We see the Small Caps as once again “trapped” under $208.50 (maybe $210) and back in their first half of 2024 range ($193 - $208.50).
The good news that Small Caps were able to bounce off of the 200-day moving average. This could continue to provide a floor going forward.
However, we think there is more work to do before once again meaningfully exploring the north side of $208.50.
(Past performance is not indicative of further results. This is not a recommendation to buy or sell any security and is not investment advice. Please do your own due diligence).
3. Why We Question the Bounce (Part 3): Earnings
Source: FactSet. Through year-to-date 2024.
The chart above shows the S&P 500 earnings estimates for Q2 2024 through Q2 2025 as of June 14 and August 9.
While 2nd quarter earnings are now coming in 1.3% higher than expectations from when there were two weeks left in the quarter, analysts have lowered expectations for the next three quarters (presumably based on guidance from management teams).
Notably, for Q3 2024 - the quarter for which management teams should have the most visibility (because we are over 1/3 of the way through), earnings estimates have been trimmed by 3%.
We have written several times that in our view earnings estimates for the second half of 2024 were too high.
Although they are coming down, analysts have increased earnings for quarters well into the future. In our view, this helps temper the reduction in next 12 months earnings.
Looking closely, you can see that although earnings for the next three quarters have been reduced, somehow analysts are expecting better earnings for Q2 2025, a quarter into which they have the least visibility of the periods shown.
We have called this game “cut and roll.”
We recognize that this fundamental backdrop has not been a market driver for the past 18 months.
Despite momentum and size being the dominant market factors in the current period, we continue to consider earnings and valuation in our framework.
(Past performance is not indicative of future results. This is not a recommendation to buy or sell any security and is not investment advice. Please do your own due diligence).
4. All That Glitters: Gold
Source: TradingView. Through year-to-date 2024.
The chart above shows price of Gold ($/oz).
We have drawn in what we believe is a large “cup” (the bigger light blue arc) and “handle” (the smaller light blue arc) technical pattern.
Typically these patterns are symmetric in that the upside target, once the rim of the cup is surpassed, is equal to the distance from the rim of the cup (1900) to the bottom of the cup (1050).
In the chart above, the upside objective is 2750 (1900+(1900-1050)). This would be 12% higher than today’s level.
The challenge is that the “cup and handle” pattern required 12 years to develop and the upside objective is unlikely to be achieved in the very near-term.
However, for those willing to do the work, there appears to be an opportunity in gold mining shares.
(Past performance is not indicative of future results. This is not a recommendation to buy or sell any security and is not investment advice. Please do your own due diligence).
5. Was that It? Putting 2024 in Perspective
Source: Carson Investment Research / Ryan Detrick.
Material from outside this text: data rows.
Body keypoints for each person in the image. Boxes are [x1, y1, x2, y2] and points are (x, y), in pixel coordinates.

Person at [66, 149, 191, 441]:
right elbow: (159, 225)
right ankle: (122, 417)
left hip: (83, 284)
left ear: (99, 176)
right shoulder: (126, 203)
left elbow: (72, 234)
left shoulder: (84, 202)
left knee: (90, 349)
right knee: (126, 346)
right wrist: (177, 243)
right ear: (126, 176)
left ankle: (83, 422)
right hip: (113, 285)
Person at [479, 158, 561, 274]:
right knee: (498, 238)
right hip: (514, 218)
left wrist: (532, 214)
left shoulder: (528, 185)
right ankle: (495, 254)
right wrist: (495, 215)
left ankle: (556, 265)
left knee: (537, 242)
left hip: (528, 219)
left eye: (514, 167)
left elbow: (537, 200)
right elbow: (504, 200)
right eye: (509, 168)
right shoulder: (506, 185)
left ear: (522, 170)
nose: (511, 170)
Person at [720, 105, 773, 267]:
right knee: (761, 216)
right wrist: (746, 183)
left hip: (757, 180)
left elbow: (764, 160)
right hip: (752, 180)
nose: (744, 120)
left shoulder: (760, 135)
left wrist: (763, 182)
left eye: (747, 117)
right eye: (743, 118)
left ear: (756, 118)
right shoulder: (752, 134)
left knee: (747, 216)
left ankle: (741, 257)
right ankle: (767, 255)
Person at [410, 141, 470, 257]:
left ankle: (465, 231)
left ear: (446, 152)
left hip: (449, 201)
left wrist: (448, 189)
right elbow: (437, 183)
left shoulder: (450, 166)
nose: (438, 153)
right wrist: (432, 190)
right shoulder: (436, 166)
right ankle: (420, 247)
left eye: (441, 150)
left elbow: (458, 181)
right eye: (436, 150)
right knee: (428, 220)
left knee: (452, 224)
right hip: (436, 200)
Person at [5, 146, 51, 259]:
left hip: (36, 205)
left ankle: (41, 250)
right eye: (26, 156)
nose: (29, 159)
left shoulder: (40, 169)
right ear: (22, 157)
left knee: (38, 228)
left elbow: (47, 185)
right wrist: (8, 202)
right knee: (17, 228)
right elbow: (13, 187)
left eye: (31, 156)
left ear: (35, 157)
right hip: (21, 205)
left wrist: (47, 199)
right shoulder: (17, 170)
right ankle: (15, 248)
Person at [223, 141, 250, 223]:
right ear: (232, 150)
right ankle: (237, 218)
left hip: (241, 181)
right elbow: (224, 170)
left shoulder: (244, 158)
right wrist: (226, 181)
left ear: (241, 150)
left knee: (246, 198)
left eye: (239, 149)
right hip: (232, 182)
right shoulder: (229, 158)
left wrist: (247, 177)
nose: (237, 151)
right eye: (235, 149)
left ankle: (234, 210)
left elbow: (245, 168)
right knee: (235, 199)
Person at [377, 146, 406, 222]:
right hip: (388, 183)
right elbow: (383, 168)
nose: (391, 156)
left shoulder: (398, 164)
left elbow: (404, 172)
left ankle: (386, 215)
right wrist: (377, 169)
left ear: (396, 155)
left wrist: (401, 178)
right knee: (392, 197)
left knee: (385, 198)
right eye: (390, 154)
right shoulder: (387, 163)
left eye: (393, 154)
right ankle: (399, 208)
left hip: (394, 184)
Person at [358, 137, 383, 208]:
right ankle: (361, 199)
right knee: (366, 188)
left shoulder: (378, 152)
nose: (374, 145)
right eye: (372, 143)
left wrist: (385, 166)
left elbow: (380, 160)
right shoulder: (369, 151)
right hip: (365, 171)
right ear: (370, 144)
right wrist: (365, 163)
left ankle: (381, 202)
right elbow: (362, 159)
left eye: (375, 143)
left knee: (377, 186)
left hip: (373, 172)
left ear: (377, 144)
Through year-to-date 2024.
The chart above shows the annual S&P 500 return since 1980 with the each year’s maximum pullback.
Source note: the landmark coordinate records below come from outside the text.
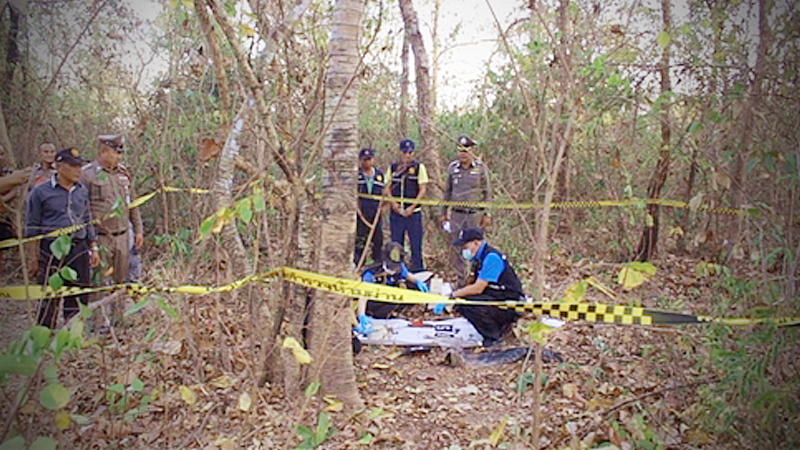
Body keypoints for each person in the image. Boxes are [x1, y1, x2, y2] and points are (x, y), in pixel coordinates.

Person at [25, 148, 99, 328]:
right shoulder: (40, 192)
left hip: (78, 247)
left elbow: (87, 219)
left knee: (79, 292)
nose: (78, 170)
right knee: (50, 294)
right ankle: (44, 331)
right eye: (73, 166)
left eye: (79, 166)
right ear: (59, 167)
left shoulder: (81, 191)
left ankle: (72, 330)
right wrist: (33, 258)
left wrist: (93, 246)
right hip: (51, 249)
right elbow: (32, 227)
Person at [80, 135, 143, 285]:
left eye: (121, 153)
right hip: (100, 237)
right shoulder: (87, 174)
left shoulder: (123, 174)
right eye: (116, 153)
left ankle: (119, 309)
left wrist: (138, 229)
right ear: (103, 152)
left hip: (122, 236)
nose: (119, 157)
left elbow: (132, 204)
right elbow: (82, 210)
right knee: (100, 283)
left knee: (121, 282)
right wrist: (91, 242)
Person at [450, 227, 522, 347]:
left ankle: (494, 337)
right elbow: (473, 283)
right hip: (495, 297)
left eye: (466, 247)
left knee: (468, 305)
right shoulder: (479, 259)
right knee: (462, 303)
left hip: (508, 303)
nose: (464, 250)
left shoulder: (491, 258)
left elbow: (478, 288)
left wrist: (454, 295)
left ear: (476, 243)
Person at [441, 135, 492, 287]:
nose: (463, 154)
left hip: (474, 216)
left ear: (472, 151)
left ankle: (478, 281)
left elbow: (487, 193)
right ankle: (461, 282)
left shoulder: (480, 168)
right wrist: (444, 213)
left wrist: (487, 213)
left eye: (466, 151)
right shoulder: (453, 168)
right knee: (459, 250)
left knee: (476, 248)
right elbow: (447, 193)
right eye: (460, 151)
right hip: (457, 215)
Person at [355, 242, 429, 334]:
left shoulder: (399, 267)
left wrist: (418, 282)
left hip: (391, 294)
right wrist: (361, 315)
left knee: (411, 290)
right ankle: (375, 315)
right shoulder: (371, 273)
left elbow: (406, 275)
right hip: (375, 300)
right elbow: (363, 296)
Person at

While the rest of this note is somewhat cautious - especially with respect to the near-term - we have been careful (in general) to keep an open mind and to highlight the more constructive scenarios.
Since 1980, the average annual return for the S&P 500 has been 10.3% with an average maximum pullback of 14.2%.
Thus far in 2024, the return has been 11.5% with an 8.5% pullback. If the year ended today, we would consider this within the realm of “normal.”
(Past performance is not indicative of future results. This is not a recommendation to buy or sell any security, please do your own research).